Hem Samantha'yı hem de etrafındaki insanları yıpratıyor. Daha sonra Jen'e, Samantha'nın sevilebileceği ve tüm bunlar için affedilebileceği olumlu nitelikleri olup olmadığını soruyorum. "Hepsi o kadar kötü değil mi?" Soruyorum. Cevap vermekte tereddüt ediyor. "Ya da kötü?"

"O kadar da kötü değil," diye yanıtlıyor Jen sonunda. "O sevimli ve komik ve eğlenceli olabilir." İyi masa oyunları oynuyor, inanılmaz bir hayal gücü var ve kardeşleri onu özlediklerini söylüyor. Ancak Samantha'nın ruh hali çarpıcı biçimde değişebilir. “Sorun şu ki, aşırılıkları çok aşırı. Hep bir şeyler olmasını beklersin."

Danny, dürtüselliği yenmek için bencilliğine güvendiklerini söylüyor. Umudumuz, herhangi bir şeyden zevk almak istiyorsa davranışının uygun olması gerektiğine dair zihinsel bir anlayış geliştirmesidir. Erken teşhisi nedeniyle, Samantha'nın genç, gelişen beyninin ahlaki ve etik ilkeleri besleyebileceğini umuyorlar. Ve Jen ve Danny gibi ebeveynler ona bu konuda yardımcı olacak - araştırmacılar, sıcak bir aile ortamının ve sorumlu ebeveynlerin, kalpsiz bir çocuğun yaşlandıkça daha az kayıtsız olmasına yardımcı olabileceğine inanıyor.

Öte yandan, New York'lu bir psikiyatristin onlara söylediği gibi, semptomlarının çok erken ve çok kötü bir şekilde ortaya çıkması, kalpsizliğinin içinde çok derinlere kök saldığını ve ondan kurtulacak çok az şey olduğunu gösterebilir.

Samantha'nın ebeveynleri, onu evlat edinmeselerdi ne olacağını düşünmemeye çalışırlar. Samantha bile onlara pişman olup olmadıklarını sordu.

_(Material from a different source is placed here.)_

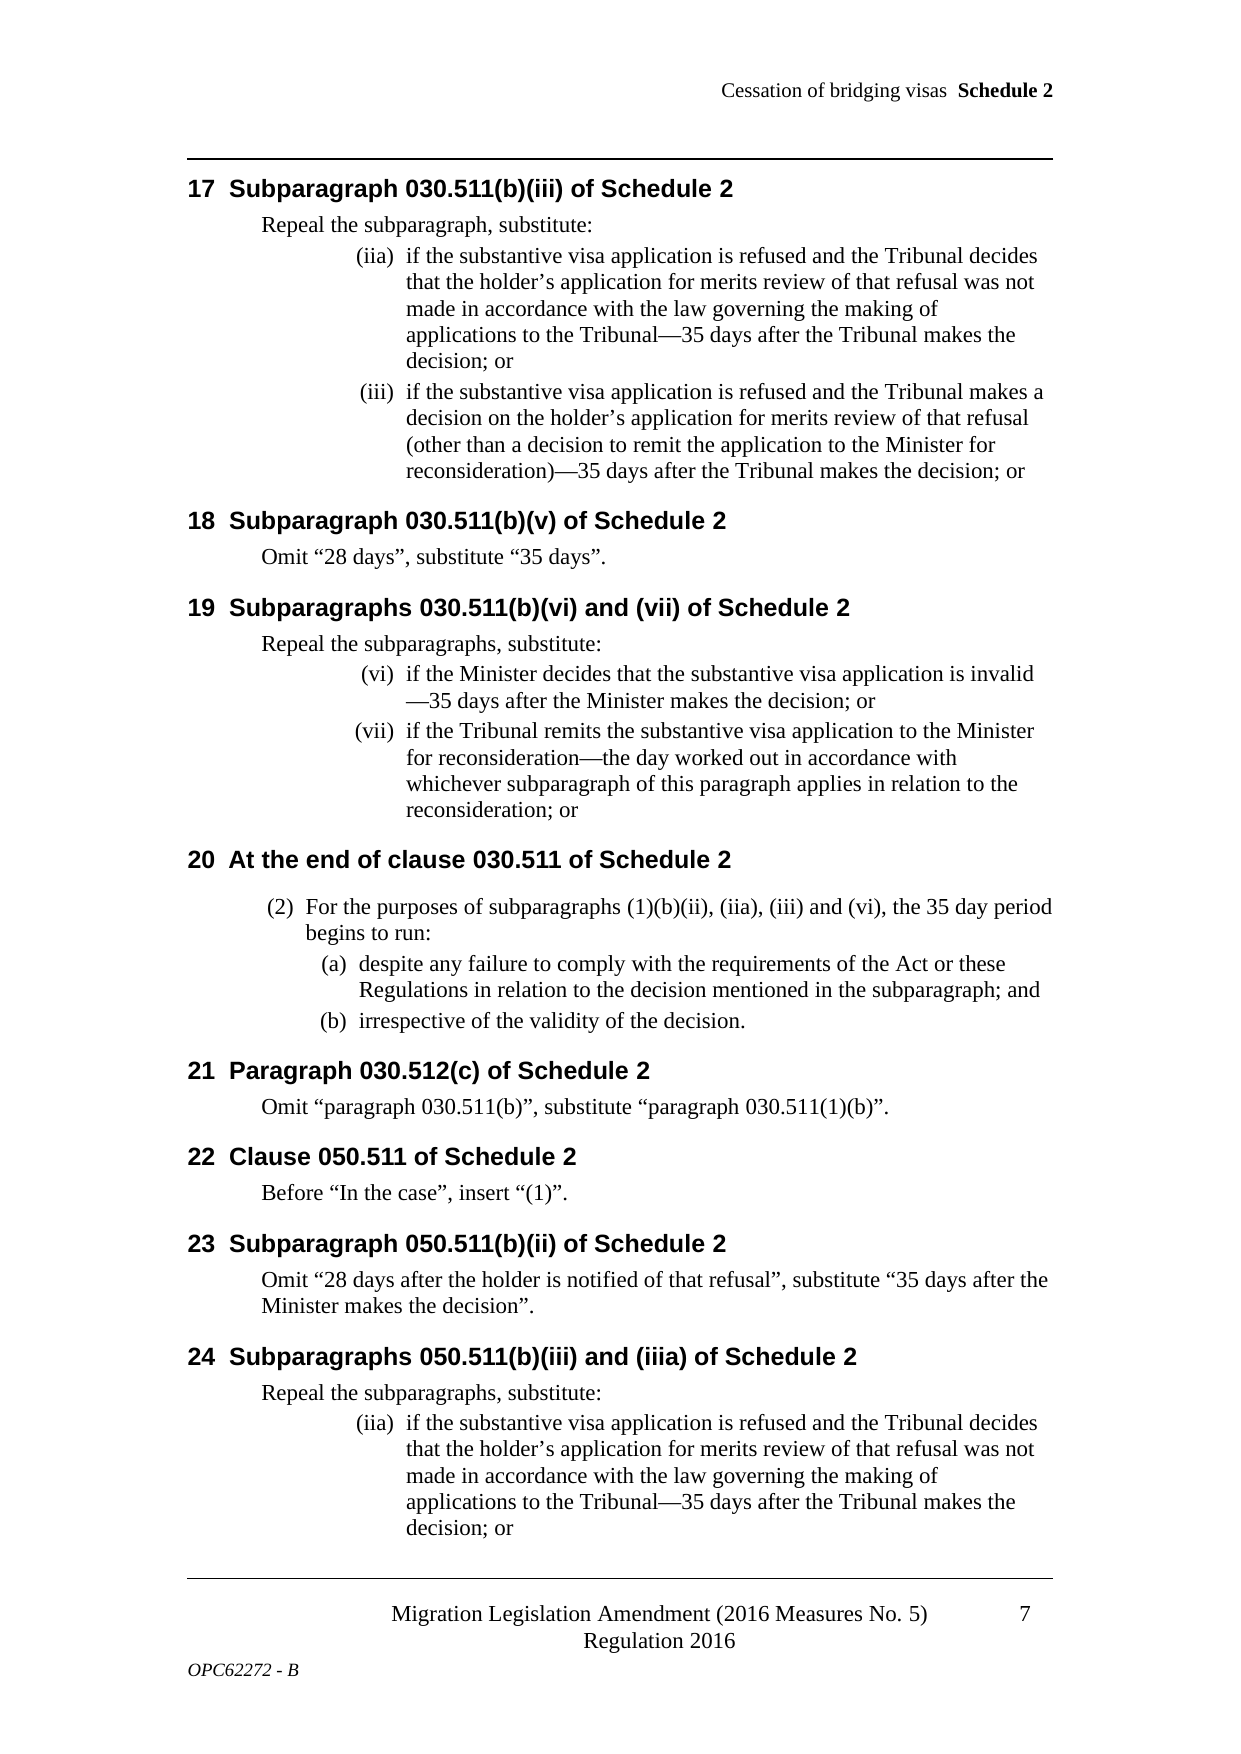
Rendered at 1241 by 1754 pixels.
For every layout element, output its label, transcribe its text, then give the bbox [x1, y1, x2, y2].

text 17 Subparagraph 030.511(b)(iii) of Schedule 2 [187, 174, 1053, 203]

Jen, “Onu isteyip istemediğimizi sordu” diye hatırlıyor. “Bunun gerçek cevabı şuydu: bizden ne kadar talepte bulunacağını bilmiyorduk. Hiçbir fikrimiz yoktu. Onu şimdi evlat edinmemiz gerekseydi biz de aynısını yapar mıydık bilmiyoruz. Ama ona her zaman bizim olduğunu söyledik."

Jen ve Danny, bu yaz Samantha'yı eve getirmeyi planlıyor - aileyi biraz endişelendiren planlar. Samantha'nın yatak odası kapısına alarm takmak gibi çeşitli önleyici tedbirler aldılar. Daha büyük çocuklar ondan daha büyük ve daha güçlüdür, ancak aile yine de 5 ve 7 yaşındaki çocuklara bakmak zorunda kalacaktır. Yine de, San Marcos'ta büyük ilerleme kaydettiği için Samantha'nın geri dönmeye hazır olduğuna inanıyorlar. Onu eve getirmek, bir şans daha vermek istiyorlar.

Ama 11 yaşındaki Samantha evde normal hayata dönebilse bile, gelecek ona ne gösterecek? Jen kendi kendine, "Böyle bir çocuğun ehliyet sahibi olmasını ister miyim?" diye soruyor. Randevulara gidecek mi? Üniversiteye gidecek kadar zeki ama karmaşık bir sosyal topluma tehdit oluşturmadan girebilir mi? Bırakın aşık olmayı ve evlenmeyi, kalıcı bir romantik ilişki kurabilecek mi?

Jen ve Danny, Samantha için başarı kavramını yeniden tasarladılar - şimdi sadece hapse girmemesini istiyorlar.

Yine de Samantha'yı seviyorlar. Jen, “O bizim ve çocuklarımızı birlikte büyütmek istiyoruz” diyor. Samantha, tüm yaşamının neredeyse yarısı olan yaklaşık 5 yılını çeşitli tıbbi kurumlarda geçirdi. Onu sonsuza kadar kurumlarda tutamayacaklar. Er ya da geç dünyayla iletişim kurmayı öğrenmeli. Jen, “Umut olduğuna inanıyorum” diyor. “En zor kısım, ondan asla kurtulamayacak olman. Bu yüksek riskli ebeveynliktir. Kaybedersek de büyük kaybederiz."